My Dad wrote "Top 10" lists for me
Top 10 things overheard when Angels is on the phone:
10. No, Jake!
9. He's ten years younger than me...again!
8. I'm not sure I'm going to like him because I graduated with his mom and she was a brat
7. I'm gonna teach drivers ed so I can get the young guys in my car
6. I like bringing guys around to my political view, but it gets me down when they're too young to vote.
5. My boyufriend can't leave campus at lunch, but he can stay up til 10 o'clock
4. I threw another pencil at Justin.
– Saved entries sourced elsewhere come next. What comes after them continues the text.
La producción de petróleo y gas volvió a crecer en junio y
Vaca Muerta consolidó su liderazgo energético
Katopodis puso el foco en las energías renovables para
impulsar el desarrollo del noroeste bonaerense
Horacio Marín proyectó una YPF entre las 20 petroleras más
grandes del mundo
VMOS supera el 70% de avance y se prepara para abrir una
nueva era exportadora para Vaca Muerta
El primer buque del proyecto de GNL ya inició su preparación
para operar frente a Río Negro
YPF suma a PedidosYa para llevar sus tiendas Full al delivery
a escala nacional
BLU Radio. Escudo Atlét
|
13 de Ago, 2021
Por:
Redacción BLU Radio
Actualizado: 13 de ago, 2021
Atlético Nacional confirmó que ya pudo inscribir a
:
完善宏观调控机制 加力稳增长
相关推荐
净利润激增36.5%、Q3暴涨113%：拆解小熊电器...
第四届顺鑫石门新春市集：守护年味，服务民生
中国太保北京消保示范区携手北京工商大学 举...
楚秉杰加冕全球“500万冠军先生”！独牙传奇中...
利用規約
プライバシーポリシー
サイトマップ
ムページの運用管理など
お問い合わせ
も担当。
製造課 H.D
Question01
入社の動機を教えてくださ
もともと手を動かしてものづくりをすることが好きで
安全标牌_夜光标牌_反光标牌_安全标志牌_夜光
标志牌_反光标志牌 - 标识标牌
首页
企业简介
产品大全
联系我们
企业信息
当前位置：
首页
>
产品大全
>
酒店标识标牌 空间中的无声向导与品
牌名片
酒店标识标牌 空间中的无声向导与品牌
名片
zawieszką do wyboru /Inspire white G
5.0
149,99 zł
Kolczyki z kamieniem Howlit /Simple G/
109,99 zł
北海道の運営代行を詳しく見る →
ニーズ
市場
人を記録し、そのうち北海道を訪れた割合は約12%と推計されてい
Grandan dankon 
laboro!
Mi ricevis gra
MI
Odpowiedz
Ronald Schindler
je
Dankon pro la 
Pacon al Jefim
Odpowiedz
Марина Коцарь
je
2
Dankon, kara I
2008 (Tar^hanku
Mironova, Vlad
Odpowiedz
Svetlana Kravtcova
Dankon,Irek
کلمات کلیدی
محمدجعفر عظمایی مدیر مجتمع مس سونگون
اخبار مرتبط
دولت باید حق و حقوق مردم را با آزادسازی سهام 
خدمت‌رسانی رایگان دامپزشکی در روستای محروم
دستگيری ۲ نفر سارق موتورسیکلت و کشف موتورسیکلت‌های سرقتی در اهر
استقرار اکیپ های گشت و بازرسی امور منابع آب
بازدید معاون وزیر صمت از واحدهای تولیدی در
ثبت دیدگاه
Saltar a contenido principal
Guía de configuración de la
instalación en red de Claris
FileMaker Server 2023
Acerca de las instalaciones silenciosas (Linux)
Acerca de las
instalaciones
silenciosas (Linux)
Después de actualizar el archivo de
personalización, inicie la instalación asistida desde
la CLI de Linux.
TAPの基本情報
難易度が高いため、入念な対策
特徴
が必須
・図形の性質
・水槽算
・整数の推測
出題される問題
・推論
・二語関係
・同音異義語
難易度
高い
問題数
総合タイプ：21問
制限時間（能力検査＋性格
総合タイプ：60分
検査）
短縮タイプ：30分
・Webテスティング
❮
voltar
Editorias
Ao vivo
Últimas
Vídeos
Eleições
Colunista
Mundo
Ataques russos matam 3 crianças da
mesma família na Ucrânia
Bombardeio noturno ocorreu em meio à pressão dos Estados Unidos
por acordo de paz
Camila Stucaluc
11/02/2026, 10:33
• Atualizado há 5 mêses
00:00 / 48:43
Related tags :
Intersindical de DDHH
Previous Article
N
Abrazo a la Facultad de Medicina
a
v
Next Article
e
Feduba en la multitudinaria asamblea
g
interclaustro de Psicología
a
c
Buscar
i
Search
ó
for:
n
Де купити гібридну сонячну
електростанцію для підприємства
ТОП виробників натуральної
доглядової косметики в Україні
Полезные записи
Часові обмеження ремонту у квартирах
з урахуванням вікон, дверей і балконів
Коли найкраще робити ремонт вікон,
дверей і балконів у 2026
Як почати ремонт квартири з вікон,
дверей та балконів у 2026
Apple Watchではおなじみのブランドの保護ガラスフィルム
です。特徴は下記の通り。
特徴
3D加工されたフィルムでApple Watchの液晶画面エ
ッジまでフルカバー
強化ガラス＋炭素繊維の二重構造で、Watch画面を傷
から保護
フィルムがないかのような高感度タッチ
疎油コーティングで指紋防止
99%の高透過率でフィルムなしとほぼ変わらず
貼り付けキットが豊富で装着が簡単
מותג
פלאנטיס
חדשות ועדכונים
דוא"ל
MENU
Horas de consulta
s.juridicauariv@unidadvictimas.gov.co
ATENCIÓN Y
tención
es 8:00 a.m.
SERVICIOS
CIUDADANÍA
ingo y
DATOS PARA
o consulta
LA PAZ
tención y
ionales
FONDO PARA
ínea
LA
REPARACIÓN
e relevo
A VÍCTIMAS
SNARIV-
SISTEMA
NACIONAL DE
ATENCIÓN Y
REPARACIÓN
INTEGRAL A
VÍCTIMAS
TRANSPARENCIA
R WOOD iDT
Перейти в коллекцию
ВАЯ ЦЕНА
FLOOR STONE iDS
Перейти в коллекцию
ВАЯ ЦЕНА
Come to think of it, I throw pencils at all the guys my age.
3. None of my boyfriends have ever filed a tax return but they get pretty good allowances.
2. I like to hang out wiht Christine because she's got the hook-up with the primary guys.
1. It really turns me on when they call me Sister Kirkham
ohh wait...it gets better.
Top 10 things said by Angela on a date:
10. Dont argue with me. you know its safer to sit backwards in your car-seat!
9. Wendy's or Sonic is fine with me but either way i'm going to burp you
8. I think 'somebody' needs a nap
7. your long pants make you look like such a big boy
6.I'm going to give you a lollipop fo rnot crying at the barber
5. I'll have the filet mignon and he'll have a Similac
4. thanks for going on a date with me, and yes, i'm sure i'm the Tooth-Fairy
3. If you dont go to prom with me, i'm not giving you that Sponge-Bob Square-Pants lunch box
2. Power Rangers, Power Rangers! Can we just watch Friends?
1. I'm taking you back to Mommy now, because I think I smell a stinky.
haha...yes, very funny. believe me, there's a lot more where this came from. fun at my expense! Pretty accurate though, I have to say.
5 Comments:
dad is so funny. but you know he's right. there was jake reed,jake from hollywood video...juan carlos...man, juan was hot. so young. so willing to be used!
hehe. Angela, Angela...I just love you.
too close to home... why do they all have to be in high school?
i heart justin. you and angela have lots in common. i remember a few times you liked some 18 yr olds...*cough* Kathryn Anderson.
Mind you, just think - you could make money on dates by charging the parents for babysitting!